With the rise of social media, we saw platforms organised by corporations which benefitted off of user-generated content (facebook, youtube). This becomes the heavily commercialised internet, where a large part of revenues are made. Large parts of commerce start through things like amazon. Should then the EU come in and regulate these sorts of platform. Single states would have a very hard time competing with these companies. You could theoretically say that Google is illegal in Belgium, but that would also mean that all the Belgians would no longer have access to all of Google’s data-collection. If it is to be done it needs to be done on the European level.
There is then the rise with things like GDPR which becomes an example of how things could be done, despite companies often trying to circumwent the rules.
Should the data of European citizens be protected, and US companies be able to do with it what they see fit?
All the discourse we have, is organised through the platforms, and as such we should have a local say in how that is organised. If you spread false information, insult someone, etc. there should be regulations in place which hinder this. This is where the idea of core-platforms come in. You can access the internet without google, but it is increasingly difficult. If you fulfill the criteria that the core-platform services poses, they should also be regulated. It is dangerous when google is the gateway to the internet.
Another way of regulating is the classic monopoly. If you built a monopoly on eg. cars, the EU would intervene, same thing for smartphones. The EU should intervene if there is no access to knowledge about the kind of alternatives we have for our smartphones about what search engine we use.
The EU is the only region in the world where there has been a scale to the protection of their individuals. Not always successfully, though partially at least.
Internet as attention economy:
Attention has become a scare main resource in 21st century which forces economies to be essentially built around attention. Economics is always about scarce resources, about things that must be divided among certain things. What people want then, as such, is your attention.

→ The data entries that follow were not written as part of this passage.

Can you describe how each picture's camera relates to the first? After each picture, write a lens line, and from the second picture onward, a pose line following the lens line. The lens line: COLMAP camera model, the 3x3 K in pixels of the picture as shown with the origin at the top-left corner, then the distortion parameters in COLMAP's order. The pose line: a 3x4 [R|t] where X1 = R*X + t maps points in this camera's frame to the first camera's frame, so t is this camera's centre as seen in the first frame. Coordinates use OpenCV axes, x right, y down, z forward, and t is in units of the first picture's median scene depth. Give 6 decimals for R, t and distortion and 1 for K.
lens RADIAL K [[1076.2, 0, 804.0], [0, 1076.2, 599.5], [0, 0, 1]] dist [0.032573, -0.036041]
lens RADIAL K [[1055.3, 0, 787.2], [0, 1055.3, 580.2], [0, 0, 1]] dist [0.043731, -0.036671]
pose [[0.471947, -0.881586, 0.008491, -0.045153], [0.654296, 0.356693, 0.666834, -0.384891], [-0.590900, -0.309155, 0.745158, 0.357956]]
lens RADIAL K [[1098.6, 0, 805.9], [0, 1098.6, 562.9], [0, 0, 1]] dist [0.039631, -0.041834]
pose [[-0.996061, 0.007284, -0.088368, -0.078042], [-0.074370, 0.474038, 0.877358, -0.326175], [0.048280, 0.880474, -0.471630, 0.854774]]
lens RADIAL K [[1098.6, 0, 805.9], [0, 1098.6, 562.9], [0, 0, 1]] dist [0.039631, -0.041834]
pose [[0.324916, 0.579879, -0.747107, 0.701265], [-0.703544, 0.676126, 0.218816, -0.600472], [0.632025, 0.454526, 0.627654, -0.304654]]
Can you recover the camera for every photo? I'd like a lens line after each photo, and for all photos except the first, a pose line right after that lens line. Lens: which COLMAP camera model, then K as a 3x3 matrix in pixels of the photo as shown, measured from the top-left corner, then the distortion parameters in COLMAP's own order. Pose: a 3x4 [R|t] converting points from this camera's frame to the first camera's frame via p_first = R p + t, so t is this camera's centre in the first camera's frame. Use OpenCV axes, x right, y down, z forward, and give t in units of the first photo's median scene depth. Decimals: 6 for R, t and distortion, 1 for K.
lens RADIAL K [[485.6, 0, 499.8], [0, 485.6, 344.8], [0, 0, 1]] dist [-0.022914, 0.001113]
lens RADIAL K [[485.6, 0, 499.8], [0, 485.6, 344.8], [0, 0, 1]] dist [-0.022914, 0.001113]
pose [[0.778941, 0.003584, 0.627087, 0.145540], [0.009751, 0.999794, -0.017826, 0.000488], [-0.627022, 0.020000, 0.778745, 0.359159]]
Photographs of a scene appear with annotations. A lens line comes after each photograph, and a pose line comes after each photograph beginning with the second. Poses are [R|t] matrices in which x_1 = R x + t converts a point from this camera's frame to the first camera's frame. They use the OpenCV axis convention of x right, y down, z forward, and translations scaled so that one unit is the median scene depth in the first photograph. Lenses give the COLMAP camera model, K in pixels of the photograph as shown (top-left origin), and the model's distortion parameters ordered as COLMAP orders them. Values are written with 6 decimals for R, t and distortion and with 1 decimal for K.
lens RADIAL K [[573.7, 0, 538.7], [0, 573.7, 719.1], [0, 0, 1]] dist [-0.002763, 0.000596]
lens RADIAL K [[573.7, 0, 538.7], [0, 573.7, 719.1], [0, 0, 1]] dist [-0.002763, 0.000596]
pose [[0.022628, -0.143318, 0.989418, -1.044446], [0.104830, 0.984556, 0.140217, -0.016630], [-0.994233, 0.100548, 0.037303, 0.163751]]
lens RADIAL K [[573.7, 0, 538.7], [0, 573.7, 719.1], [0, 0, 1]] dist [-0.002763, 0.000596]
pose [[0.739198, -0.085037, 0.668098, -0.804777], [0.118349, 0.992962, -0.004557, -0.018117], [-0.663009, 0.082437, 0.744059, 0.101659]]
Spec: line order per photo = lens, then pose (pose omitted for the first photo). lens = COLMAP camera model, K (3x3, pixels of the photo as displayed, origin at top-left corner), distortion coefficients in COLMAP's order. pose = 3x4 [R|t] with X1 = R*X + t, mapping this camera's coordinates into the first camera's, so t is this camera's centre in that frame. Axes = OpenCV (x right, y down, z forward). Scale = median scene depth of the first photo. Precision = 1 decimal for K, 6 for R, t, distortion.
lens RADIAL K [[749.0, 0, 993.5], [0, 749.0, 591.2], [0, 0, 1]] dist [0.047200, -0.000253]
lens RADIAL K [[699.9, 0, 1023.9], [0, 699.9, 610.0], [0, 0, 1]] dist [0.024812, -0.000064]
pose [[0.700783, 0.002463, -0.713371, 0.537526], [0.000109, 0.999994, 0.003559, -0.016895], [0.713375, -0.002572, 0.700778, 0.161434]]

What does this imply?
If we want to understand populism, here might be a fruitful analysis. Who is setting the agenda for this to become possible?
Memes become prevalent as a kind of condensed communication which allow for information to be spread within this kind of short term attention.
Where does disinformation come from? Who aggravates it? Well… a let me just say… hehe.
Is AI aggravating these already existing tensions and problems of regulation? Is it wise to regulate it at all? Can we regulate something that we may not understand? (Yes).
In the US, it is understood that AI should be based in there, and no where else. AI needs to win against any other kind of AI. It will likely also serve a military role, drones being driven by AI, rather than people.
The rise of the digital elite, and is there a rise of a new feudalism?
It is questioned whether feudalism ever existed today. However, the argument goes that there is this kind of economical elite who have access to so much more than previously makes it seem like there is a kind of elite not in the sense of the bourgoisie, but rather an almost royal elite. However it seems very different than an aristrocracy by birth. Almost all the powerful positions in silicon valley are occupied by men, often accompanied by very specific ideas about gender roles.
Is Mark Zuckerberg like a roman style imperial politician?
Pay pal mafia. Founders of pay pal became very influential in other silicon valley companies.
Tech-oligarchy: It has a direct entanglement with politics, but what kind?
Structural authoritarian character of ’big tech’? Which kind of oligarchy are we talking about? Do they have a genuinely ruling role or are they supportive? And what social vision do they carry? Did they surrender to Trump or did Trump surrender to them?
Magnificient seven: Meta, Microsoft, Amazon, Alphabet, Nvidia, Tesla, Apple; all US-based.